For those of you who have no idea what I’m talking about, Maple Month happens every March here in New England, and it is a Very Big Deal indeed. I’m sure it’s celebrated in other places as well, wherever maple producers do their thing. Here where I live, as soon as the conditions are right (cold nights, warmer days), which usually happens come March, maple producers take to the woods to tap their trees, open their sugarhouses, fire up their evaporators – and let the magic happen. Sap flows, sap is collected and boiled down, and voila! Maple magic. Maple syrup, maple sugar, maple cream, maple – well, you get the picture. In a word, maple everything! Yum!

Sugarhouse at Parker’s Maple Barn in New Hampshire

Maybe it’s my Canadian roots (is the Canadian maple leaf flag not a thing of beauty?), but I’m pretty sure that maple syrup runs through my veins.

O Canada!

Give me a choice of anything in the world to put on pancakes or waffles, and it’s always going to be maple syrup. REAL maple syrup, that is – none of that fake stuff. Give me a choice between fudge and maple sugar candy and it’s going to be maple sugar candy any day of the week. Ice cream? Maple walnut, of course.

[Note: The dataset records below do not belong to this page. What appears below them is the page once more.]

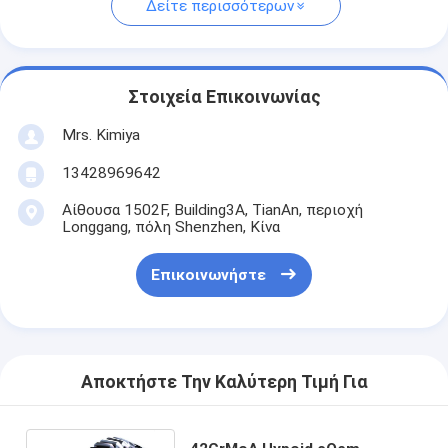
Δείτε περισσότερων
Στοιχεία Επικοινωνίας
Mrs. Kimiya
13428969642
Αίθουσα 1502F, Building3A, TianAn, περιοχή
Longgang, πόλη Shenzhen, Κίνα
Επικοινωνήστε
Αποκτήστε Την Καλύτερη Τιμή Για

Readers often ask me where I get my story ideas. When it comes to my Pumpkin Falls mysteries, you don’t have to look any farther than my own lifelong love of maple for the maple-inspired theme at the heart of Yours Truly.

And when I say “lifelong” I’m not exaggerating. Take a look at this picture:

That’s my mom and me, a long time ago, on a wintry day in New Hampshire. Isn’t she glamorous, with her sunglasses and scarf? (She’s the Canadian one, by the way.) I’m a little over a year old in this picture, and I swear I can remember the sweet smell of steam wafting from that sugarhouse behind us. Mmmm mmmm.

Last weekend, my husband and I had hoped to drive up to visit Parker’s Maple Barn, our favorite sugarhouse in southern New Hampshire, but the cross-border pandemic travel restrictions kept us closer to home. So instead of pancakes and waffles drenched in made-on-the-spot maple syrup, we went off to find the next best thing: maple walnut ice cream.

It’s never too cold for ice cream here in New England!